Several products use an APR. Consumers can look at the APR for mortgage loans, credit cards, and vehicles. Also, many private loans use an APR.
The APR accounts for interest rates and associated lender fees, while interest rates alone only account for the interest on the principal of the loan. By looking at the APR, consumers can tell how much they’ll actually pay for the loan, factoring in origination fees, prepayment penalties, and more.
For example, assume that a consumer takes out a mortgage loan for $200,000, and that loan has a six percent interest rate. The consumer would expect to pay $12,000 in interest each year or $1,000 per month.
However, the consumer also has other fees associated with the mortgage. Those fees total $5,000, bringing the total cost of the loan to $205,000. The APR is 6.15 percent when factoring in these fees. By looking at the APR, the homeowner knows he or she will pay a total of $12,300 in interest per year.
High APR? What it Means for the Consumer
The APR is a good indicator of what the consumer will pay in monthly payments. The higher the APR, the higher the monthly payments. The overall interest paid is higher when the APR is higher, and it is charged on a monthly basis.
Several factors go into determining how high an APR will be. The type of loan impacts the APR. Home loans are typically on the lower end of the spectrum when it comes to an APR. The lender uses the property as collateral, mitigating their risk. This allows the lender to charge a lower APR.

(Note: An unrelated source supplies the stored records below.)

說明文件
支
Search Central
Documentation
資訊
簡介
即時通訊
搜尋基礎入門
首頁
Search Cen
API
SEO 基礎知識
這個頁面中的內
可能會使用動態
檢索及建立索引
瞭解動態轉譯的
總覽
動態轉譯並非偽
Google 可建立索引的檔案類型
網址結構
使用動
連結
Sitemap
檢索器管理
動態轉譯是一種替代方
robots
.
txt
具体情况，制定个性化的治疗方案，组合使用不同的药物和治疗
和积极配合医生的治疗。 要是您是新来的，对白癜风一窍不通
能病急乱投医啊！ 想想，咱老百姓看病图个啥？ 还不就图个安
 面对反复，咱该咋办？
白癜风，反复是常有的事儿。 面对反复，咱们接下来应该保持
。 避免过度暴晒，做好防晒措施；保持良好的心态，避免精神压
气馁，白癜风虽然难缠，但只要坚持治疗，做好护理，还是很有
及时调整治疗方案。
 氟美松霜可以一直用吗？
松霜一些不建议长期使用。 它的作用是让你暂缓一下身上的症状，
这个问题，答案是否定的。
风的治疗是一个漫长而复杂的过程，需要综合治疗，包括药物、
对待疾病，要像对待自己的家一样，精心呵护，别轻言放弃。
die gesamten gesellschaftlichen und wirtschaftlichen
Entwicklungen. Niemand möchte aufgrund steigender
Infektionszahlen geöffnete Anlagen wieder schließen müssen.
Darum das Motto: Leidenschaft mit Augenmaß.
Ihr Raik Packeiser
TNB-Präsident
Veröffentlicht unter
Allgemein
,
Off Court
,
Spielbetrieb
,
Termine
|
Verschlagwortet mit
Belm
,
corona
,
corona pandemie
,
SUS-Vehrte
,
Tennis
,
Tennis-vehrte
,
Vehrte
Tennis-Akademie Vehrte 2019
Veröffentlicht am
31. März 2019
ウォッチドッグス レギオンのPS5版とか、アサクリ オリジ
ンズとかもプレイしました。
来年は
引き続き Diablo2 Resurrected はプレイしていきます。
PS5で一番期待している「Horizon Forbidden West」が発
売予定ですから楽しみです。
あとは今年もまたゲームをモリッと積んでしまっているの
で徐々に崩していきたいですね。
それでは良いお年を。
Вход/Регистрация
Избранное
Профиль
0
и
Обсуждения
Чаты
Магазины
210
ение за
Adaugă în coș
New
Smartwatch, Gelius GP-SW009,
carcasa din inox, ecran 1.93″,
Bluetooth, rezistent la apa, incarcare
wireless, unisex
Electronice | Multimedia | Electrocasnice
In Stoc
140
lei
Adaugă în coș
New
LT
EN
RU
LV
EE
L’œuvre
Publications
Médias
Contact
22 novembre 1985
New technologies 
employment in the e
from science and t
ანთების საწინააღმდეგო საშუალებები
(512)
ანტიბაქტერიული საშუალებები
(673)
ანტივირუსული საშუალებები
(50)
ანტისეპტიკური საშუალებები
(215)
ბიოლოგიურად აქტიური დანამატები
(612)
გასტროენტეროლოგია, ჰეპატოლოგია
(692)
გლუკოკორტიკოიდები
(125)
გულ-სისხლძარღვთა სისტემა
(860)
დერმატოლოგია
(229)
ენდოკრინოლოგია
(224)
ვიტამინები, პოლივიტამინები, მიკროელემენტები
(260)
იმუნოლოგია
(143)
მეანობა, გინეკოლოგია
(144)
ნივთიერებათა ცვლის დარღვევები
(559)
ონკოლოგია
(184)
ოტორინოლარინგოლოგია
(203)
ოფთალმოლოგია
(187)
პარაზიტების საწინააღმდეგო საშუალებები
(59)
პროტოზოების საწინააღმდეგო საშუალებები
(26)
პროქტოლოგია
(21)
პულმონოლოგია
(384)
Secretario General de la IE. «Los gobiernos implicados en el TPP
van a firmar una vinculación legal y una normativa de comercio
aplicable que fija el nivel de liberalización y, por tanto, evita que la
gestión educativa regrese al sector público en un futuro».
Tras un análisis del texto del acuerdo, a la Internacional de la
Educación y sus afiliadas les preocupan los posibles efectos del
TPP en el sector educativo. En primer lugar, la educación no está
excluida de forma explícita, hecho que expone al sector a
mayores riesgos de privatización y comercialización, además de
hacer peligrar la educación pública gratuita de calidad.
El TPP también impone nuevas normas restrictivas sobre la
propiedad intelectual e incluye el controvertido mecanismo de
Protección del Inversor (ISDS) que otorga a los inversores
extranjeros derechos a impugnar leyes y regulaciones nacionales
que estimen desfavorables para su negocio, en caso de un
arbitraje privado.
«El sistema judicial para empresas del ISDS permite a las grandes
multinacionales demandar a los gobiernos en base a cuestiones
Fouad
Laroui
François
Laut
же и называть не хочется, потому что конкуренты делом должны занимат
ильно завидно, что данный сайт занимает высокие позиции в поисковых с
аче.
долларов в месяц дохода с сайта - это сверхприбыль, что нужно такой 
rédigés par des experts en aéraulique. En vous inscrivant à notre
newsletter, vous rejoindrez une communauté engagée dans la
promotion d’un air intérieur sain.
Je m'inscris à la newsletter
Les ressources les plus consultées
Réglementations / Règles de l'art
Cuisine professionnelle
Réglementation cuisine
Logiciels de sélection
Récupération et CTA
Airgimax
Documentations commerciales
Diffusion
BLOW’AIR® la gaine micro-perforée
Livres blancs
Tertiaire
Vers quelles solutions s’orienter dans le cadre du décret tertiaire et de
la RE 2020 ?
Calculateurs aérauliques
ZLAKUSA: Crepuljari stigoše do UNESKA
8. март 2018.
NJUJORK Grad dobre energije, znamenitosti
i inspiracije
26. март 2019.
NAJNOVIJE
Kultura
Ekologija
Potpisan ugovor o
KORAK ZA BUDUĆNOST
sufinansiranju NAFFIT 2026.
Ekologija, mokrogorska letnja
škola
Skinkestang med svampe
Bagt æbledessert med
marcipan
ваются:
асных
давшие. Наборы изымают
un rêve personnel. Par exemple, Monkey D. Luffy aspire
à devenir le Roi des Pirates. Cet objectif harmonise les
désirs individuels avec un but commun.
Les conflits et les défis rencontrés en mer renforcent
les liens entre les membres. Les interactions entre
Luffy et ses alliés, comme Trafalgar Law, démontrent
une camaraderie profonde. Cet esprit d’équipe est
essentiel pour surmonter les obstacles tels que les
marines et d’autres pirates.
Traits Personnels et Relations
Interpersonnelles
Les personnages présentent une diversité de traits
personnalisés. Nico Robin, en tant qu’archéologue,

Credit cards typically have a higher APR since credit card debt is unsecured and revolving debt. The lender takes on more risk with these loans and, in turn, charges a higher APR.
Individual creditworthiness impacts APR on a case-by-case basis. Those with subprime or no credit are more likely to receive a higher APR on loan products and credit cards. Conversely, those with better or super prime credit are more likely to receive a lower APR on the same products.